Unsere Fahrradtour ist 24 km lang und führt entlang aller im Text erwähnten Sehenswürdigkeiten. Die Tour beschreibt eine Acht, dadurch kann sie sehr gut auf zwei Tage verteilt werden. Barcelona hat sich in den letzten Jahren zu einer Fahrradstadt entwickelt. Alle großen Straßen der Stadt haben einen abgetrennten Fahrradstreifen.
Die GPX-Daten zur unserer Sightseeing-Tour per Rad durch die katalanische Metropole Barcelona gibt es hier zum kostenlosen Download und in der MYBIKE-Collection auf komoot
Ganzjährig
Es gibt Direktflüge von allen großen deutschen Flughäfen.

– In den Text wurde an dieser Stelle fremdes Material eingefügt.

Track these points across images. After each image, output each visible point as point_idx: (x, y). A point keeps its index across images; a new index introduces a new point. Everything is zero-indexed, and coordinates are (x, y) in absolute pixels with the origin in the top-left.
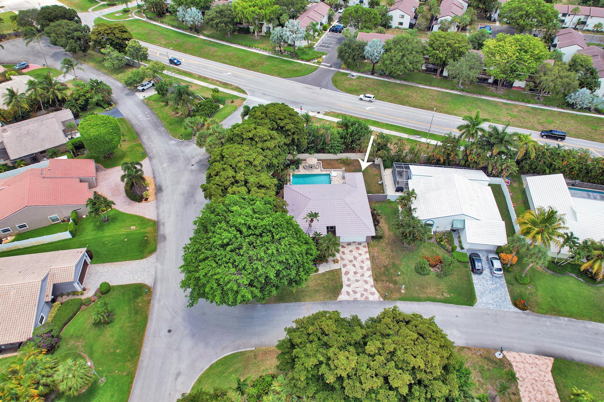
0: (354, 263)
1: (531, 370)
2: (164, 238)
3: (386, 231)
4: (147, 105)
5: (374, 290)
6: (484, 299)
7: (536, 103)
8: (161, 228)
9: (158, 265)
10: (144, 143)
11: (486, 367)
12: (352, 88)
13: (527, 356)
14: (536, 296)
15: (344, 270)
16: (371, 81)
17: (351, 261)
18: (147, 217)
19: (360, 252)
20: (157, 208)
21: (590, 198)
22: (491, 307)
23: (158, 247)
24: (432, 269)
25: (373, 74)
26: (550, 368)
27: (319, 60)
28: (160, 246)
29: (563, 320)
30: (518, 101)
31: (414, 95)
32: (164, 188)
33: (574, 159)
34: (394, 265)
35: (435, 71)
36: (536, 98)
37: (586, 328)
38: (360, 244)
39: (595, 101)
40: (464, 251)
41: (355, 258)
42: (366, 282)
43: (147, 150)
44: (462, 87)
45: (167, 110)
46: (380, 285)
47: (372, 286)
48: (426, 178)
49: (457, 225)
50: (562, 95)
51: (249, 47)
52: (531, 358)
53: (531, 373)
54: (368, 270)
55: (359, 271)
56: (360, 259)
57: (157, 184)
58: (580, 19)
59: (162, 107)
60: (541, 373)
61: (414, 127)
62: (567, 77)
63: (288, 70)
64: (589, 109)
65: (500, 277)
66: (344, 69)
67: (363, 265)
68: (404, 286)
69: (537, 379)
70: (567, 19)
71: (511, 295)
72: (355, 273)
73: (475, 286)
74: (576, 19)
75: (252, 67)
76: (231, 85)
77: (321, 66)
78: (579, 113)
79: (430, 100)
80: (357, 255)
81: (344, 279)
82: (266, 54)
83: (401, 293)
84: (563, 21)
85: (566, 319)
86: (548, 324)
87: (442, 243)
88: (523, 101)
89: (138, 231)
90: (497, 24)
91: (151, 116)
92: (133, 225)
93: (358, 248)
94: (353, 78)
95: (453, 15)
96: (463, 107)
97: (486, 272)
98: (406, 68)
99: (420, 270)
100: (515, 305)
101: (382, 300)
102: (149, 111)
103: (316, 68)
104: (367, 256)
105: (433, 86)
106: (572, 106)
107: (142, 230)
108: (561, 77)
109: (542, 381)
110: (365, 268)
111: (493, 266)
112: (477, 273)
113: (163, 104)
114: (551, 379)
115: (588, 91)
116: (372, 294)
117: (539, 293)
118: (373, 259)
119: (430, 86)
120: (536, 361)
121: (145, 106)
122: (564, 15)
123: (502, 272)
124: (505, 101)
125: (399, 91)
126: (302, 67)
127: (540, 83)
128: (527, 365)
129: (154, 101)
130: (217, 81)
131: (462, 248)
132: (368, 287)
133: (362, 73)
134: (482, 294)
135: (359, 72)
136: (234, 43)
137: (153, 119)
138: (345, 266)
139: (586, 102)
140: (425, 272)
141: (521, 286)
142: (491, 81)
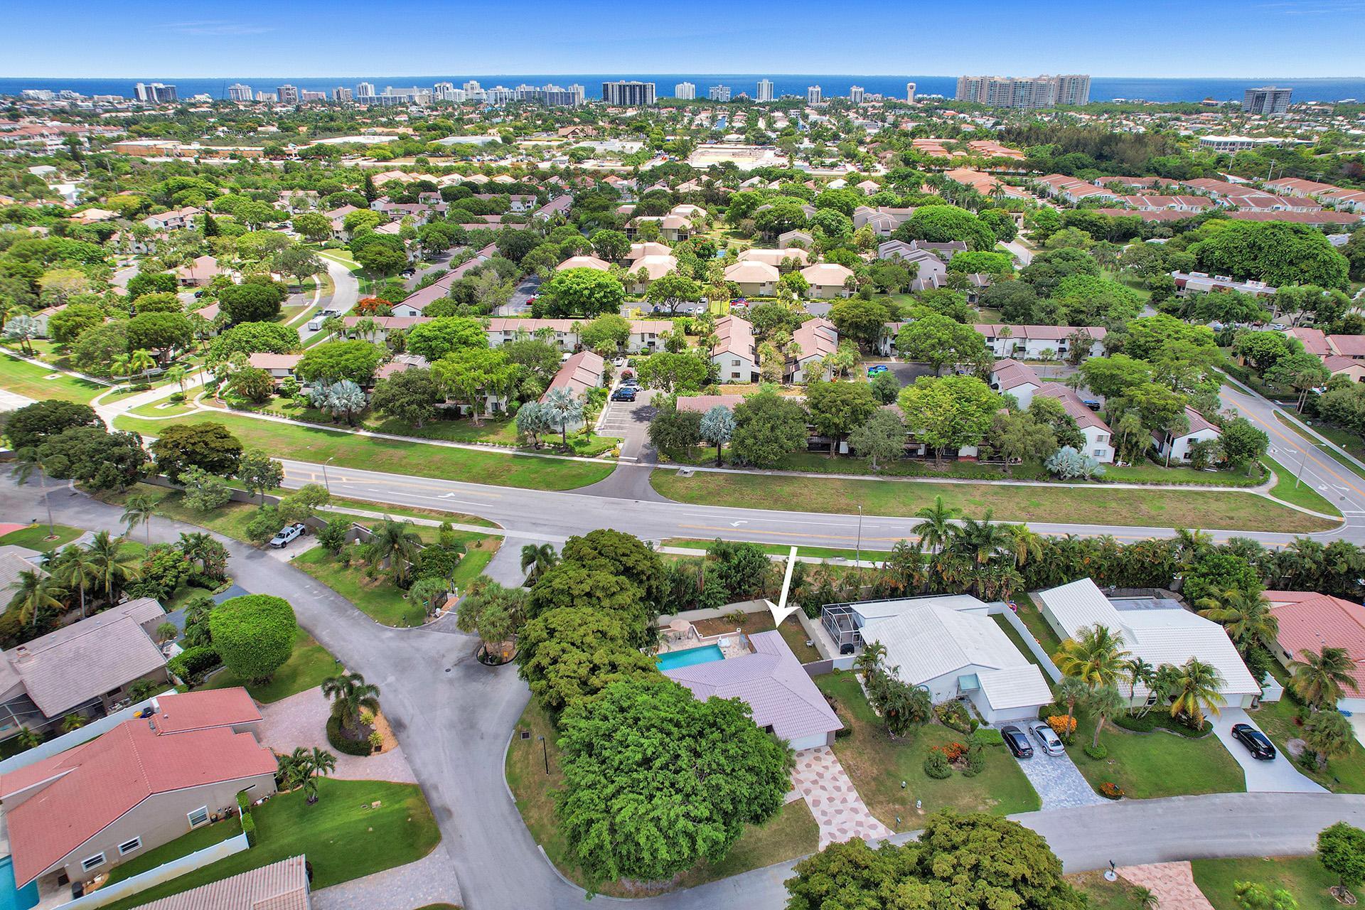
0: (820, 783)
1: (1166, 887)
2: (448, 812)
3: (853, 720)
4: (303, 572)
5: (873, 820)
6: (1051, 795)
7: (1004, 478)
8: (434, 795)
9: (456, 863)
10: (327, 644)
11: (1100, 900)
12: (695, 493)
13: (1151, 867)
14: (1126, 773)
15: (809, 800)
16: (721, 478)
17: (815, 782)
18: (395, 780)
19: (824, 763)
20: (408, 759)
21: (1140, 608)
22: (1068, 805)
23: (442, 830)
24: (953, 767)
25: (719, 465)
26: (1191, 878)
27: (613, 451)
28: (446, 828)
29: (1178, 801)
30: (976, 478)
31: (805, 491)
32: (406, 721)
33: (1097, 553)
34: (889, 774)
35: (826, 447)
36: (1000, 470)
37: (1214, 804)
38: (818, 750)
39: (1087, 463)
40: (991, 727)
41: (820, 775)
42: (855, 811)
43: (339, 656)
44: (879, 468)
45: (350, 577)
46: (879, 810)
47: (866, 815)
48: (888, 620)
49: (968, 685)
50: (1038, 461)
51: (470, 443)
52: (1158, 870)
53: (1168, 892)
54: (849, 789)
55: (835, 794)
56: (828, 775)
57: (390, 717)
58: (1015, 344)
59: (337, 572)
60: (1181, 888)
61: (828, 545)
62: (1038, 432)
63: (562, 477)
64: (1082, 478)
65: (1062, 755)
66: (664, 463)
67: (838, 784)
68: (920, 802)
69: (1180, 898)
70: (997, 345)
71: (1088, 780)
72: (831, 799)
73: (1030, 778)
74: (1009, 343)
75: (489, 477)
76: (463, 516)
77: (620, 463)
78: (1072, 486)
79: (835, 497)
80: (821, 770)
81: (816, 813)
82: (507, 451)
83: (918, 816)
84: (992, 348)
85: (1181, 797)
86: (1160, 811)
87: (952, 721)
88: (983, 478)
89: (389, 810)
90: (893, 360)
91: (320, 592)
92: (375, 800)
93: (817, 759)
94: (687, 476)
95: (824, 354)
96: (893, 501)
97: (1037, 752)
98: (781, 447)
99: (935, 772)
100: (1102, 793)
101: (892, 833)
102: (313, 583)
103: (613, 468)
104: (839, 767)
105: (831, 473)
106: (1057, 476)
107: (397, 806)
108: (1029, 434)
109: (1189, 900)
110: (844, 788)
111: (1045, 739)
112: (1024, 757)
113: (336, 566)
114: (1199, 893)
115: (1073, 450)
116: (873, 827)
117: (1128, 768)
118: (849, 770)
119: (825, 473)
120: (1167, 871)
121: (299, 575)
122: (990, 339)
123: (1062, 746)
124: (955, 482)
125: (778, 489)
126: (587, 469)
127: (1002, 446)
128: (1157, 882)
129: (314, 563)
130: (431, 511)
131: (986, 724)
132: (860, 817)
133: (700, 465)
134: (1044, 788)
135: (694, 464)
136: (436, 439)
137: (327, 598)
138: (807, 792)
139: (1076, 466)
140: (945, 773)
141: (1097, 763)
142: (921, 452)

La Sagrada Familia: Die Kathedrale des berühmten Architekten Antoni Gaudí (1852–1926) gilt als dessen Meisterwerk; der Bau begann 1882 und dauert bis heute an; für eine Besichtigung ist eine Vorreservierung zu empfehlen: sagradafamilia.org/en/home
Park Güell: Parkanlage im Stadtbezirk Gracia, ebenfalls erschaffen von Gaudi von 1900–1914; für die Monumentalzone des Parks mit Skulpturen, Brunnen und anderen Kunstwerken braucht es eine Eintrittskarte: parkguell.barcelona/en
Montjuïc: Hausberg von Barcelona, 173 m hoch, eine Seilbahn führt hoch, viele Sehenswürdigkeiten wie das Schloss (eine ehemalige Festungsanlage), Parks und der Ausblick auf die Stadt machen ihn zu einem Anziehungspunkt
Stadtstrand: Insgesamt über 4 km lang, beginnend im Viertel Barceloneta, dahinter eine Palmen-gesäumte Promenade
Jardins de les Tres Xemeneies: Park im Bezirk Sants-Montjuic, zu Deutsch „Gärten der drei Schornsteine“, benannt nach denselbigen, die von einem früheren sich hier befindenden Kraftwerk übriggeblieben sind; der 1995 erbaute urbane Park ist Anziehungspunkt für Graffiti-Künstler und Skater und Ort vieler kultureller Events.
Gotisches Viertel: Im „Barri Gòtic“ finden sich angesagte Bars, Clubs und katalanische Restaurants in engen mittelalterlichen Gassen, auch die Flaniermeile Las Ramblas verläuft hier.
Das städtische Leihradsysten „Bicing“ ist leider nur den Einheimischen vorbehalten. Dafür gibt es diverse private Anbieter für Leihräder.
Hotel Magatzem 128, Carrer de Calàbria, 128, 08015 Barcelona, magatzem128.com
Für alle wichtigen Sehenswürdigkeiten sollte man vorab eine Online-Reservierung tätigen.